**TEXT SEGMENT:**
───

As some states take steps to partially re-open their economies, public health officials and local governments are trying to aggressively ramp up contact tracing to track the spread of COVID-19 in their communities, Axios' Kim Hart and Margaret Harding McGill report.
Why it matters: Identifying who has come in contact with people infected with the disease is critical to isolating the coronavirus while also allowing some semblance of daily life to resume.
Between the lines: State and city budgets are being hammered by the economic fallout of COVID-19, making it harder to find the resources to hire and train people to contact trace or acquire needed technologies.
- Some governments are recruiting volunteers, retirees and students to do the work. But the sheer number of people needed — at least 100,ooo across the U.S., per Johns Hopkins — and the open-ended duration of the work makes that a very daunting task.
State and county public health officials are ramping up tracing efforts now that testing availability is improving — since tracing only works with widespread testing.
What's happening: Other countries are relying on tech to varying degrees to augment contact tracing.
- Singapore, Australia and Iceland have all launched contact-tracing apps. South Korea used phone GPS records, credit card transactions and closed-circuit television to augment patient interviews for its contact tracing effort.

───

**LISTED RECORDS:**
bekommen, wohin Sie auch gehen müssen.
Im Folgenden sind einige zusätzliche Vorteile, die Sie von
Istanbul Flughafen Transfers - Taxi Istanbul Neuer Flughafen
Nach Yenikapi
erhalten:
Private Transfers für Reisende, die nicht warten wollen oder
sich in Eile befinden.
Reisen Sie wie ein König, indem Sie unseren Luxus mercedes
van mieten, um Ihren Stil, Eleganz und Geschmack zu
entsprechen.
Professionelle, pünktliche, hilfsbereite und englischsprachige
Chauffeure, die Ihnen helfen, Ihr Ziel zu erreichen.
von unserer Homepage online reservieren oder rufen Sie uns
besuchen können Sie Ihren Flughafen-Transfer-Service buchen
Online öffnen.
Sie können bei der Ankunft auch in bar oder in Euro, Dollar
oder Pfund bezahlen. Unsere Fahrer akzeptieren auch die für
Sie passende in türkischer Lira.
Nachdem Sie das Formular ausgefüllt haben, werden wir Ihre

───

**WHAT YOU NEED TO DO:** According to the contact-tracing article, which three countries have launched contact-tracing apps?

**REPLY:** Singapore, Australia and Iceland.